In 2009, Lee founded an NGO called "Because International," which aims to lend an ear to the problems of those who are living in poverty and create innovative solutions to offer them better lives. In order to make his dreams come true, Lee contacted with Gary Pitman, a footwear designer who used to work with the prominent sportswear companies, and asked him to join hands for children with no shoes.

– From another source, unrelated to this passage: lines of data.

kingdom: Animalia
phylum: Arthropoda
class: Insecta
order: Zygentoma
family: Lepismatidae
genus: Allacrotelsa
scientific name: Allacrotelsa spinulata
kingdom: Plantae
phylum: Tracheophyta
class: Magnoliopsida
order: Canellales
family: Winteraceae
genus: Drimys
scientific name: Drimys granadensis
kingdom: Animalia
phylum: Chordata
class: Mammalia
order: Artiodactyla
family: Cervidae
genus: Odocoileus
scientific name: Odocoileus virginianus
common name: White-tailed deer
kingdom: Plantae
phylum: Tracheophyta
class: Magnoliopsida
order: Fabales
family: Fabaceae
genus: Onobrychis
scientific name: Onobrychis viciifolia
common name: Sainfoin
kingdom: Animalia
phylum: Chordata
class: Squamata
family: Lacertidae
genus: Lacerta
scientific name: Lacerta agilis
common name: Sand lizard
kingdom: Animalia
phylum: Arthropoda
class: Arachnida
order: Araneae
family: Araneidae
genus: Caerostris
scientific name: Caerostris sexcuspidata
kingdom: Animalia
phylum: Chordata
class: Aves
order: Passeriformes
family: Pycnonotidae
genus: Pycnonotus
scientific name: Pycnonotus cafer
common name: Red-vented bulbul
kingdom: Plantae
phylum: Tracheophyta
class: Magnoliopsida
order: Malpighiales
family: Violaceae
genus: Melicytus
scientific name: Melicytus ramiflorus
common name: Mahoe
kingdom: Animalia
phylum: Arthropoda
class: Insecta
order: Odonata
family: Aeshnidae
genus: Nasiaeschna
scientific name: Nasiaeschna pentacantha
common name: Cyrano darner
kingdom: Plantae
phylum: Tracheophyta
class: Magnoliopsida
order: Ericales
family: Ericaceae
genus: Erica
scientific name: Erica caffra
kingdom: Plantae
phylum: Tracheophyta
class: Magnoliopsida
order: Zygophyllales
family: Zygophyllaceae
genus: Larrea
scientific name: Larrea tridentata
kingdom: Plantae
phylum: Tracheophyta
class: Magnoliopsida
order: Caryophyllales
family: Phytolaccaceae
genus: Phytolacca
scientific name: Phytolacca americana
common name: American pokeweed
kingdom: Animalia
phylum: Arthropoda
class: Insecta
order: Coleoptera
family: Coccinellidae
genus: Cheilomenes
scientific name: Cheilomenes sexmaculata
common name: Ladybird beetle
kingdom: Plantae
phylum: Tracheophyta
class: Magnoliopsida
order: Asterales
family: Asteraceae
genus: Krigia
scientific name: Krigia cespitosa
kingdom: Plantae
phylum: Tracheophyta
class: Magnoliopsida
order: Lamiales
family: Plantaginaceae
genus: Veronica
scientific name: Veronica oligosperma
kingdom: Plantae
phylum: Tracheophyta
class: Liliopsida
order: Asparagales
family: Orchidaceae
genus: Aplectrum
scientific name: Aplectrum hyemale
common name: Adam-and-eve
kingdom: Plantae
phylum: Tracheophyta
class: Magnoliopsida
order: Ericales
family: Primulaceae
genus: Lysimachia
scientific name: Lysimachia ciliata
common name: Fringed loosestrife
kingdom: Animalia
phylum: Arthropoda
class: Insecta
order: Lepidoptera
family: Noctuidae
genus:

In one of his interviews Lee said not having shoes are not a big problem for children in Africa. "If kids did not have shoes, they are just running around barefoot and they are happy and they are fine." However, the problem occurs when they get serious cuts and infections; they get sick, miss school and cannot support their families. Considering that 576 million people around the world suffer from hookworm, which is a parasite that entering the body through bare feet and affects the small intestine and lung, Lee's growing shoes intend to solve one of the biggest problems of African children, offering them a better chance to spend a healthy and more comfortable childhood. Although millions of donations, including shoes, are made for Africa, children usually outgrow those donated attires and are left with nothing to wear once again. The Shoe that Grows project challenges this by allowing children to adjust their footwear as they grow.
The sandals feature flexible compressed rubber soles and adjustable leather straps that wrap the feet. The size of the shoes can be adjusted in three places; the length of the shoes can be modified via the straps at the front and back of the shoes. On the other hand, the leather straps on the two sides of the shoe alter the width of the shoe by making use of snap buttons.
In order to keep up with the rapid growth of children, the Shoe that Grows comes in two sizes; while the small size is designed to be worn from kindergarten to fourth grade, the large size of the shoe can be worn from fifth grade to the ninth grade. The organization assures that the shoes are easy to clean and durable for up to five years. The lightweight and flexibility of the sandals makes them easy to transport. The shoes are produced entirely through the donations of benefactors. The campaign offers its benefactors two choices for donation: You can either "fill a duffle" which can take 50 pairs of shoes or you can simply donate $30 for a pair. The donated shoes are distributed in Ecuador, Haiti, Ghana and Kenya.
The organization launched the first design of the shoes in 2013 and by the end of that summer they delivered the first 100 pairs to Kenya. The children tried the shoes on for few months in order to provide feedback to the organization about their comfort and durability. After the first major shipment to Kenya in 2014, Because International started a crowdfunding campaign to raise $50,000 to be able to manufacture and distribute another 5,000 pairs of the shoes. However due to excessive interest to the campaign, it seems that the expectations have already been exceed.